# Even keuren aub (Gesloten omdat het spam-thread is)

## crazyweb

Hallo willen jullie even siteke keuren aub?

http://www.crazyweb.be.tf

Weet neit goed waar ik het moet zetten dus zet ik het even hier  :Smile: 

----------

## Supox

Hoi,

die site ziet er op zich wel goed uit, maar:

als ik met de muiscursor over menu-items in het linkerframe ga, dan verdwijnt de tekst er krijg ik de standaard gebroken link voor plaatjes te zien met mozilla. Misschien dat dit nog te verbeteren valt?

----------

## SeJo

in firebird ziet het er goed uit, behalve de links (mouseover???)

nice werk

----------

## crazyweb

Ok hartelijk dank ja ik weet het die mous over ben er al heel de tijd mee bezig ik zoek de fout 

Bedankt  :Smile: 

----------

## aardvark

in konkeurder ziet het er wazig uit...

die blauwe balken boven de vakjes worden gewrapt alhier

----------

## Red Nalie

 *aardvark wrote:*   

> in konkeurder ziet het er wazig uit...
> 
> die blauwe balken boven de vakjes worden gewrapt alhier

 

So very tr00, hier ook last van  :Smile: .

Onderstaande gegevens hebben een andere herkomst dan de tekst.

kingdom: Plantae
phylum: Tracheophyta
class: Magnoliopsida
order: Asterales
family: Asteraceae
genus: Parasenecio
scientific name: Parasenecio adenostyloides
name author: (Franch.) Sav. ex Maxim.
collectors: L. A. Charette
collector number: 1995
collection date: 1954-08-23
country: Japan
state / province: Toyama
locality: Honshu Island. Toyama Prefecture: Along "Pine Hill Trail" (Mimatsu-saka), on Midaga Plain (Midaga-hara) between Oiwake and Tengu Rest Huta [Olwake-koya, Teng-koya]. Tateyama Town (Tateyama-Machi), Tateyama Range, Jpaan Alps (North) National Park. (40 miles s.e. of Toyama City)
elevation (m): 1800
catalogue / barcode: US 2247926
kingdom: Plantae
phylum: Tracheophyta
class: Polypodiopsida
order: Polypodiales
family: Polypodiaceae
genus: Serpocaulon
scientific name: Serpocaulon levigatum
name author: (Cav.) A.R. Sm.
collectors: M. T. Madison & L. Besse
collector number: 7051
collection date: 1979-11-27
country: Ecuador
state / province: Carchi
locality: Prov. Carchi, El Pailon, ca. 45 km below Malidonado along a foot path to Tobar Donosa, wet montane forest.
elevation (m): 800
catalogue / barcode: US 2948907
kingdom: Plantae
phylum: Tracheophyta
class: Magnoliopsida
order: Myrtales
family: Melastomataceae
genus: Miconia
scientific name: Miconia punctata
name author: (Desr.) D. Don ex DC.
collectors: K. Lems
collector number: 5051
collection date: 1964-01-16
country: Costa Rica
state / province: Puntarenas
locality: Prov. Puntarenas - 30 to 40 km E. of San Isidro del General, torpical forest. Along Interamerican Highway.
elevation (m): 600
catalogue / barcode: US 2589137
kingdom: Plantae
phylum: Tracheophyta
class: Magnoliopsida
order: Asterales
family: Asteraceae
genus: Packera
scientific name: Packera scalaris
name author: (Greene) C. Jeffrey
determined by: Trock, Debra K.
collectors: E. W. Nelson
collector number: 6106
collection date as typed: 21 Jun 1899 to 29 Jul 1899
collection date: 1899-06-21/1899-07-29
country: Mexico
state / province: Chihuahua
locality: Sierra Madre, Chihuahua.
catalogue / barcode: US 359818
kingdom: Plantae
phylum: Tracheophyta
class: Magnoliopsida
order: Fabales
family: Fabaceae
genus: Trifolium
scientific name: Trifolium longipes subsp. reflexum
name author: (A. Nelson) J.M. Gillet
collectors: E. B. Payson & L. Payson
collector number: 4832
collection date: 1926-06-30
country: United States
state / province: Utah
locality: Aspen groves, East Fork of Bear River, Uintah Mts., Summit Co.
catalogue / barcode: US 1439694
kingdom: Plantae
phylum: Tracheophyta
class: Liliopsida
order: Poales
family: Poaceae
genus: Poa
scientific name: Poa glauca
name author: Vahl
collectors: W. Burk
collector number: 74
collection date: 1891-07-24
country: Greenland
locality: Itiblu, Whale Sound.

Ik heb het vermoeden dat Konqueror één van de strengste browsers van allemaal is (ala, W3C-standaard handhaven  :Razz: )

----------

## iKiddo

 *Red Nalie wrote:*   

> Ik heb het vermoeden dat Konqueror één van de strengste browsers van allemaal is (ala, W3C-standaard handhaven )

 

Konqueror ondersteund de W3C standaarden niet allemaal volledig. Dat is ook een rede.

*EDIT* -minste (kwas twee zinnen tegelijk typen)Last edited by iKiddo on Thu May 08, 2003 10:31 am; edited 1 time in total

----------

## Red Nalie

 *iKiddo wrote:*   

>  *Red Nalie wrote:*   Ik heb het vermoeden dat Konqueror één van de strengste browsers van allemaal is (ala, W3C-standaard handhaven ) 
> 
> Konqueror ondersteund de minste W3C standaarden niet allemaal volledig. Dat is ook een rede.

 

I *bitchslap* you!

Niet fokken met Konqy   :Rolling Eyes: 

hehe, zal allemaal wel meevallen denk?

Zoniet, dan hoop ik voor ze dat ze daar aan het werken zijn  :Wink: 

----------

## iKiddo

Het was een tijdje terug dat ik het checkte, misschien dat het veranderd is. Het is inderdaad wel zo dat konqueror bijna geen MSIE html slikt, terwijl mozilla daar nog redelijk coulant in is.

----------

## crazyweb

ah zo  :Smile: 

----------

## crazyweb

Heeft er iemand een code om die popup weg te halen?

----------

## blub

Ja, ik denk niet dat het nodig is dat ge al die home site's van u en uw vriendjes gaat posten hier !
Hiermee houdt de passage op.